* [Your instructions]: Every picture is to be removed, and all the data is to be copied exactly.

Saved data entries:
╔══

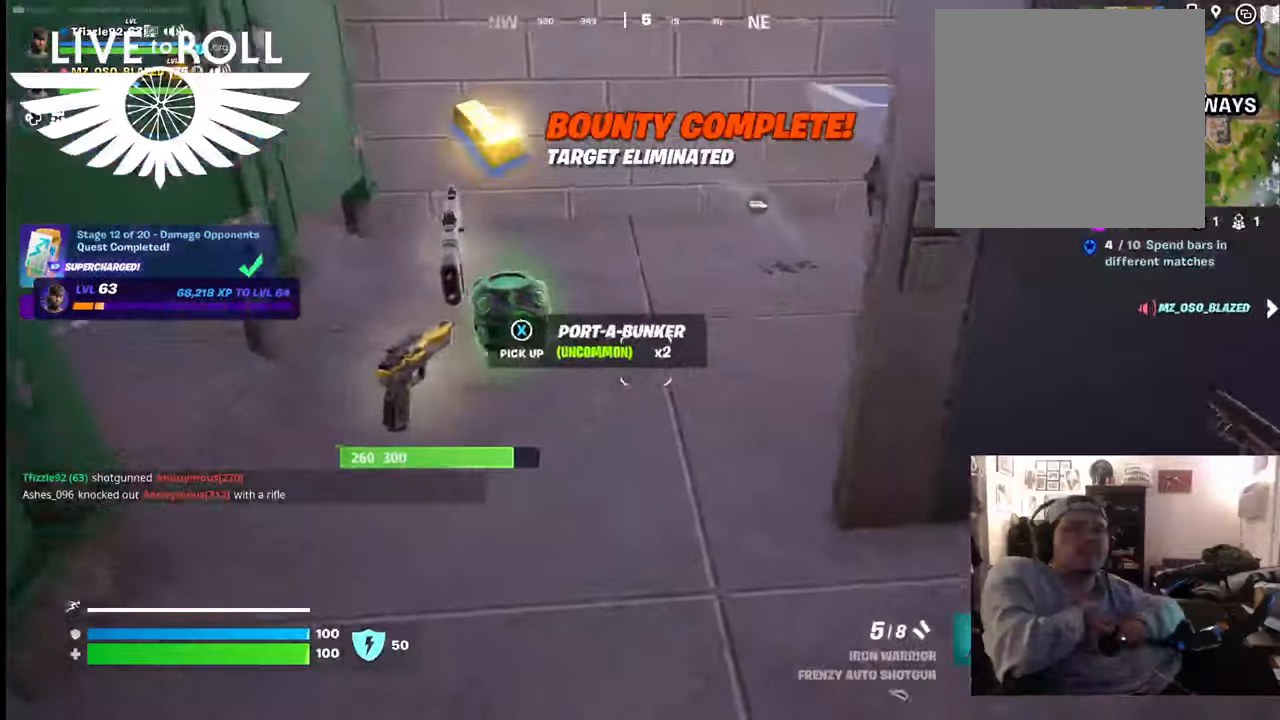
{"buttons": [], "left_stick": "up", "right_stick": "right", "events": [[400, "left_stick", "up"], [467, "right_stick", "right"]]}
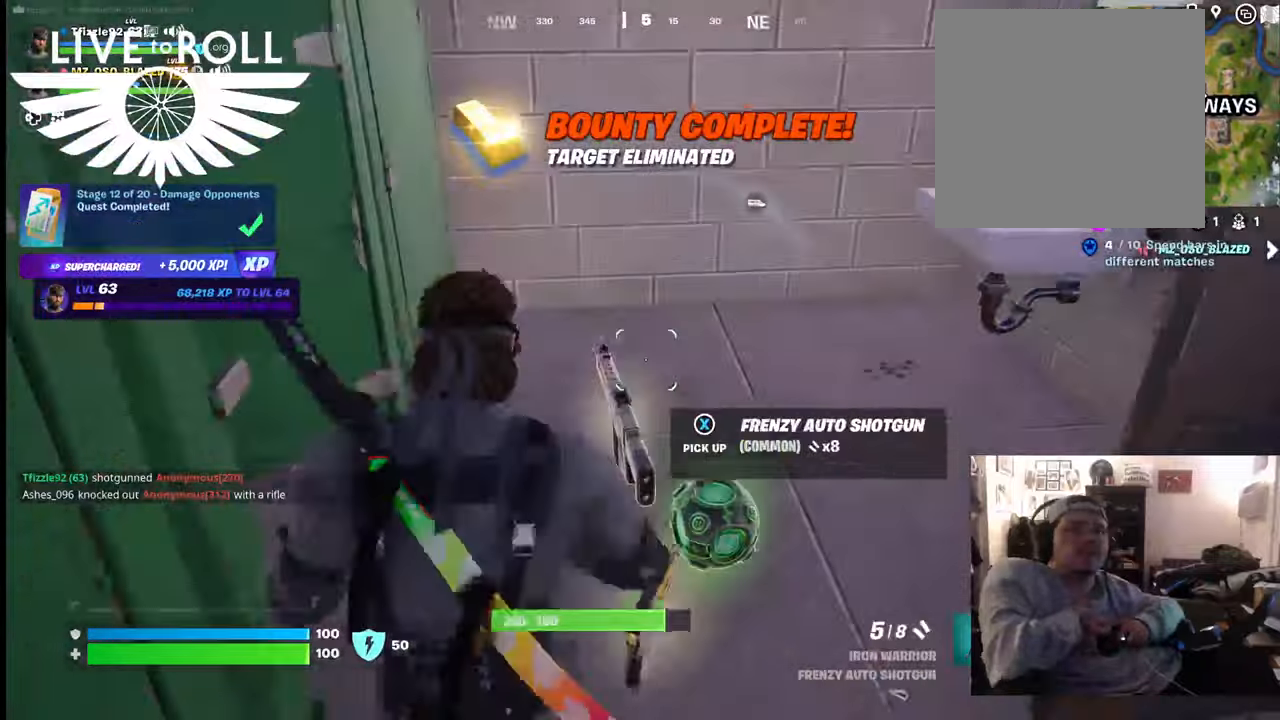
{"buttons": [], "left_stick": "up-left", "right_stick": "right", "events": [[234, "left_stick", "up-left"]]}
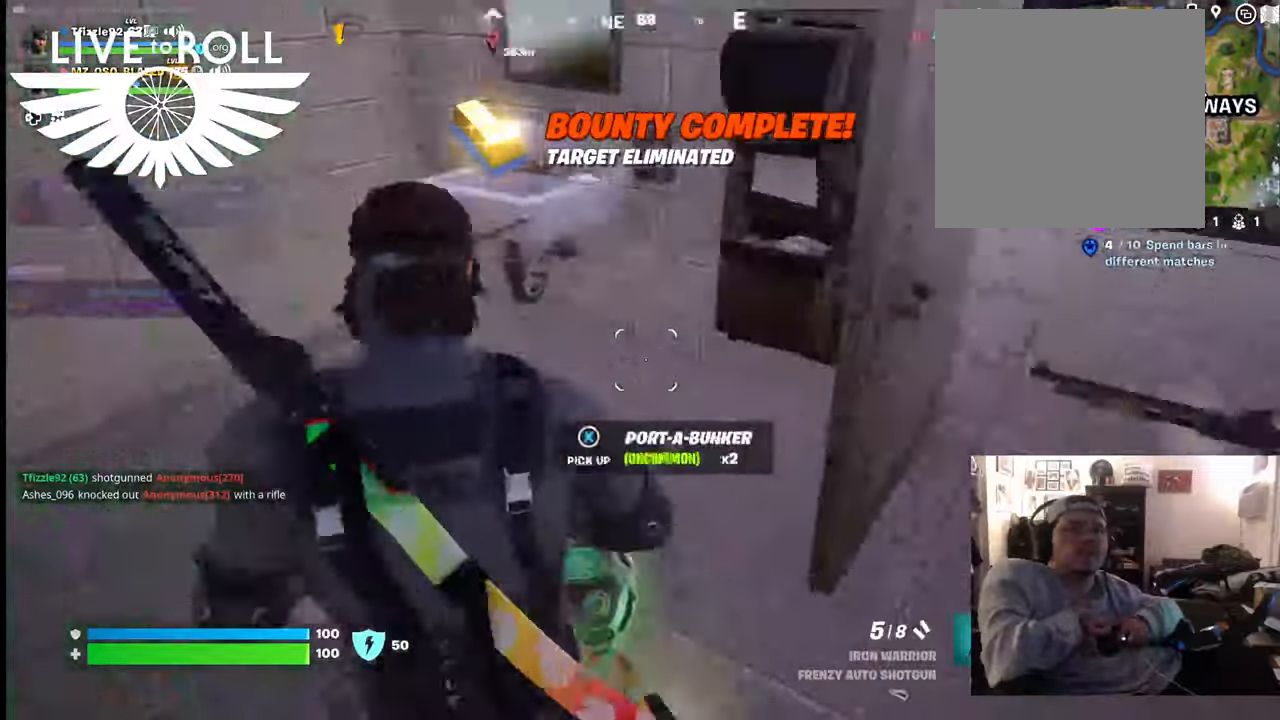
{"buttons": [], "left_stick": "up-right", "right_stick": "center", "events": [[167, "left_stick", "up-right"], [367, "right_stick", "center"]]}
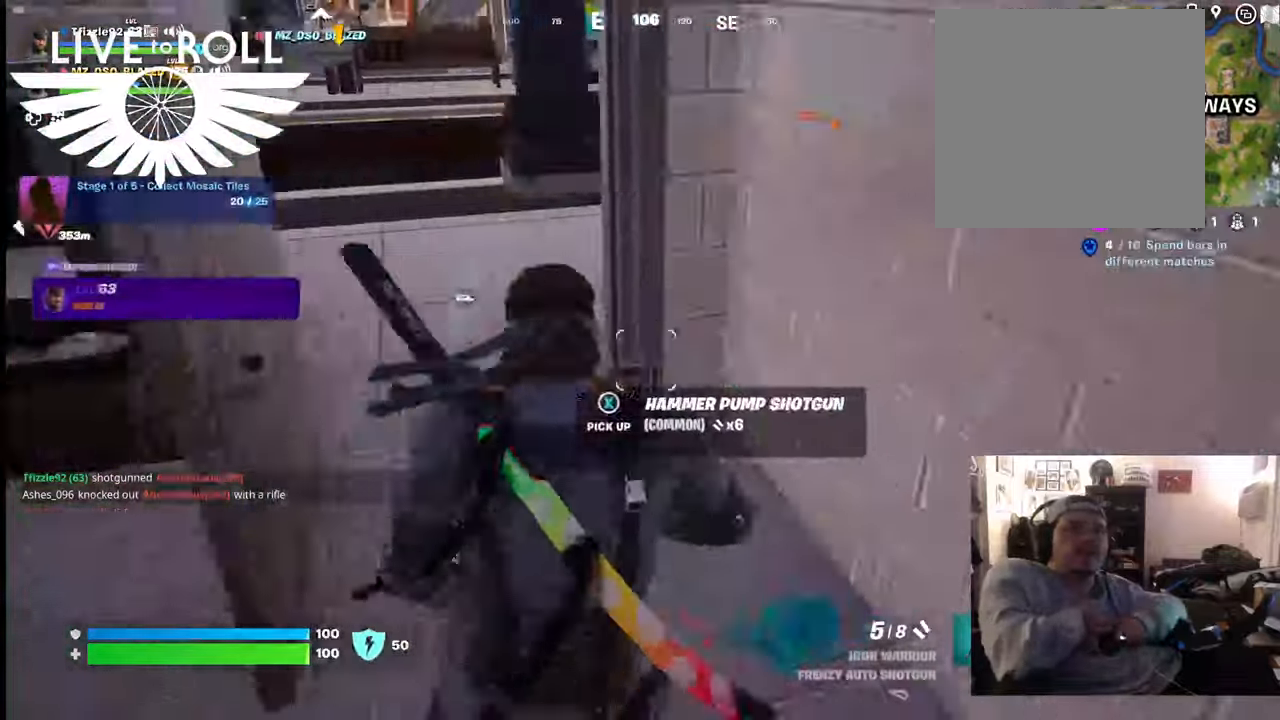
{"buttons": [], "left_stick": "up-left", "right_stick": "up-left", "events": [[34, "right_stick", "up-left"], [167, "left_stick", "up"], [334, "left_stick", "up-left"]]}
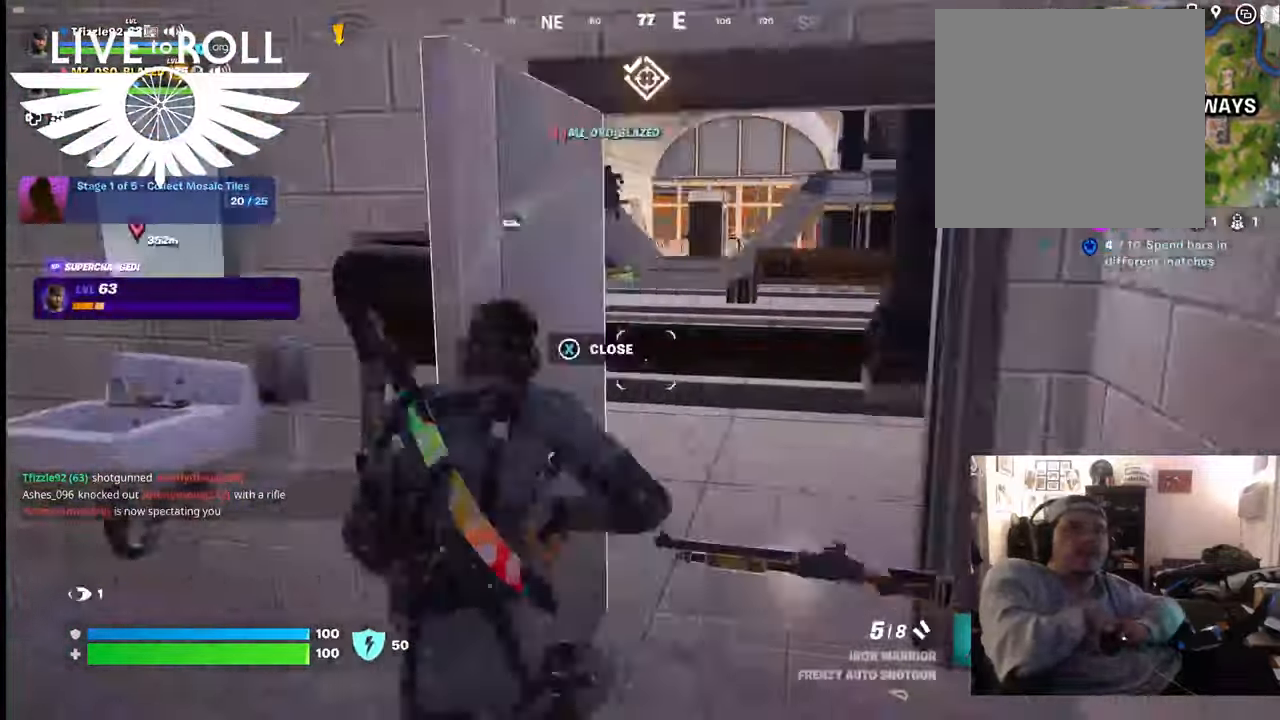
{"buttons": [], "left_stick": "up-right", "right_stick": "up-left", "events": [[100, "left_stick", "up"], [400, "left_stick", "up-right"]]}
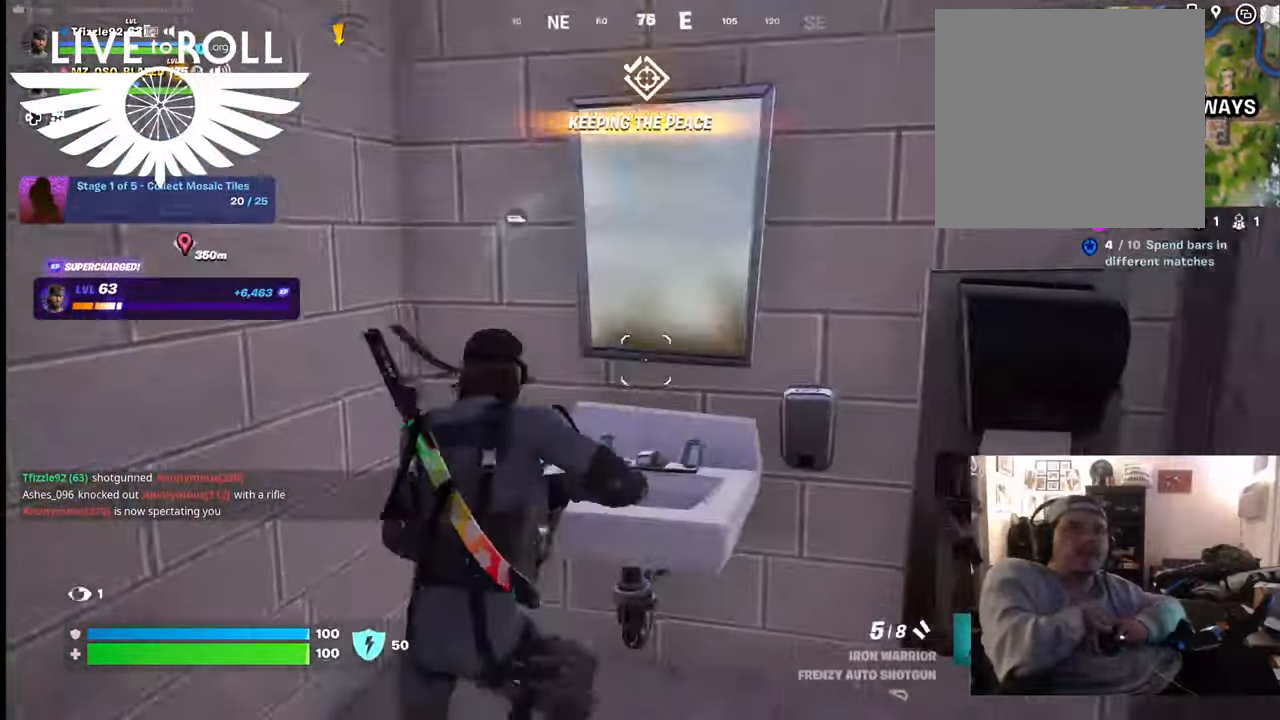
{"buttons": [], "left_stick": "down-right", "right_stick": "up-left", "events": [[500, "left_stick", "down-right"]]}
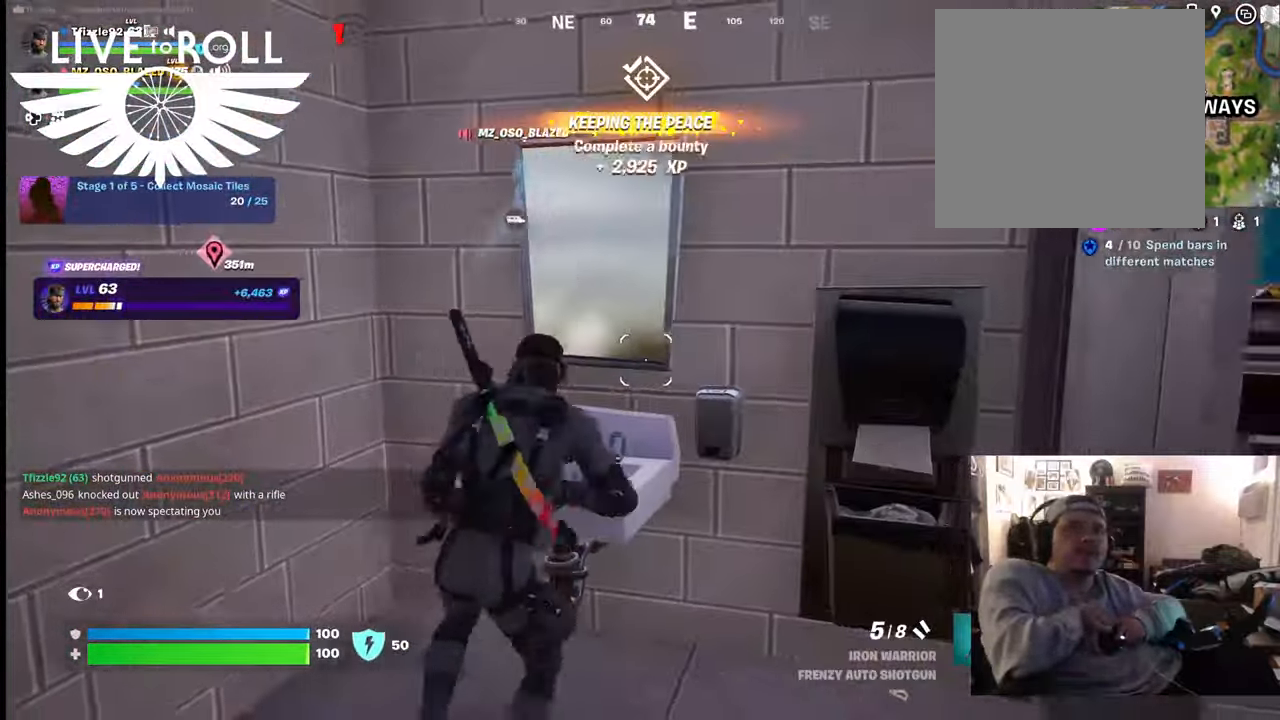
{"buttons": [], "left_stick": "center", "right_stick": "right", "events": [[34, "right_stick", "center"], [167, "right_stick", "right"], [200, "left_stick", "down"], [500, "left_stick", "center"]]}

╚══

* [Response area]:
{"buttons": [], "left_stick": "up", "right_stick": "right", "events": [[400, "left_stick", "up"], [467, "right_stick", "right"]]}
{"buttons": [], "left_stick": "up-left", "right_stick": "right", "events": [[234, "left_stick", "up-left"]]}
{"buttons": [], "left_stick": "up-right", "right_stick": "center", "events": [[167, "left_stick", "up-right"], [367, "right_stick", "center"]]}
{"buttons": [], "left_stick": "up-left", "right_stick": "up-left", "events": [[34, "right_stick", "up-left"], [167, "left_stick", "up"], [334, "left_stick", "up-left"]]}
{"buttons": [], "left_stick": "up-right", "right_stick": "up-left", "events": [[100, "left_stick", "up"], [400, "left_stick", "up-right"]]}
{"buttons": [], "left_stick": "down-right", "right_stick": "up-left", "events": [[500, "left_stick", "down-right"]]}
{"buttons": [], "left_stick": "center", "right_stick": "right", "events": [[34, "right_stick", "center"], [167, "right_stick", "right"], [200, "left_stick", "down"], [500, "left_stick", "center"]]}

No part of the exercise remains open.